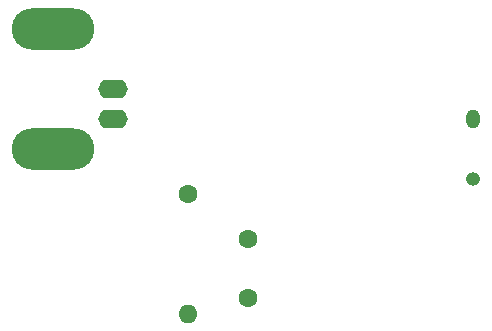
<source format=gbr>
G04 #@! TF.GenerationSoftware,KiCad,Pcbnew,(5.1.5)-3*
G04 #@! TF.CreationDate,2020-02-27T09:45:14+00:00*
G04 #@! TF.ProjectId,fast_diode_pcb,66617374-5f64-4696-9f64-655f7063622e,rev?*
G04 #@! TF.SameCoordinates,Original*
G04 #@! TF.FileFunction,Copper,L2,Bot*
G04 #@! TF.FilePolarity,Positive*
%FSLAX46Y46*%
G04 Gerber Fmt 4.6, Leading zero omitted, Abs format (unit mm)*
G04 Created by KiCad (PCBNEW (5.1.5)-3) date 2020-02-27 09:45:14*
%MOMM*%
%LPD*%
G04 APERTURE LIST*
%ADD10O,1.200000X1.600000*%
%ADD11O,1.200000X1.200000*%
%ADD12C,1.600000*%
%ADD13O,7.000000X3.500000*%
%ADD14O,2.500000X1.600000*%
%ADD15O,1.600000X1.600000*%
G04 APERTURE END LIST*
D10*
X149860000Y-97790000D03*
D11*
X149860000Y-102870000D03*
D12*
X130810000Y-107950000D03*
X130810000Y-112950000D03*
D13*
X114300000Y-100330000D03*
X114300000Y-90170000D03*
D14*
X119380000Y-95250000D03*
X119380000Y-97790000D03*
D12*
X125730000Y-104140000D03*
D15*
X125730000Y-114300000D03*
M02*

</source>
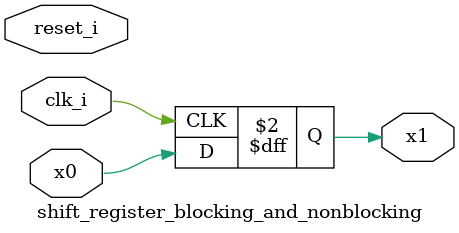
<source format=sv>

`timescale 1ns/1ps
`default_nettype none

module shift_register_blocking_and_nonblocking
    (
        input wire clk_i, reset_i,
        input wire x0,
        output logic x1
    );

    always_ff @(posedge clk_i) begin
        x1 <= x0;
    end

endmodule

</source>
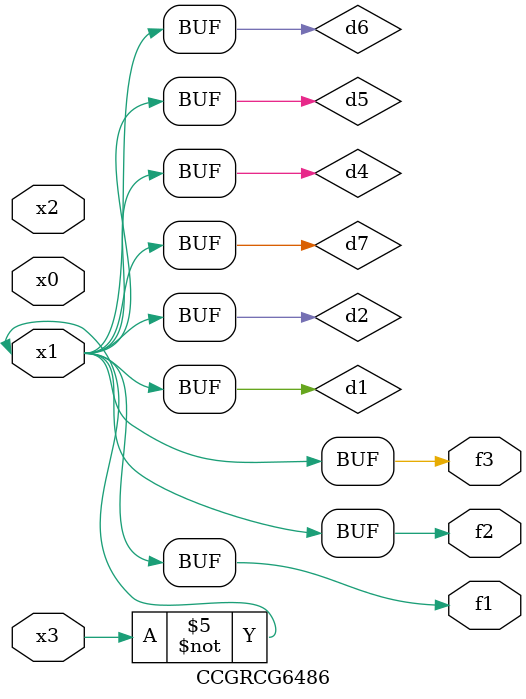
<source format=v>
module CCGRCG6486(
	input x0, x1, x2, x3,
	output f1, f2, f3
);

	wire d1, d2, d3, d4, d5, d6, d7;

	not (d1, x3);
	buf (d2, x1);
	xnor (d3, d1, d2);
	nor (d4, d1);
	buf (d5, d1, d2);
	buf (d6, d4, d5);
	nand (d7, d4);
	assign f1 = d6;
	assign f2 = d7;
	assign f3 = d6;
endmodule

</source>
★ ★ ★ ★
**TO-DO ITEM**
If a line in the records above holds the string "input", copy it.

**REPLY**
        input wire clk_i, reset_i,
        input wire x0,
	input x0, x1, x2, x3,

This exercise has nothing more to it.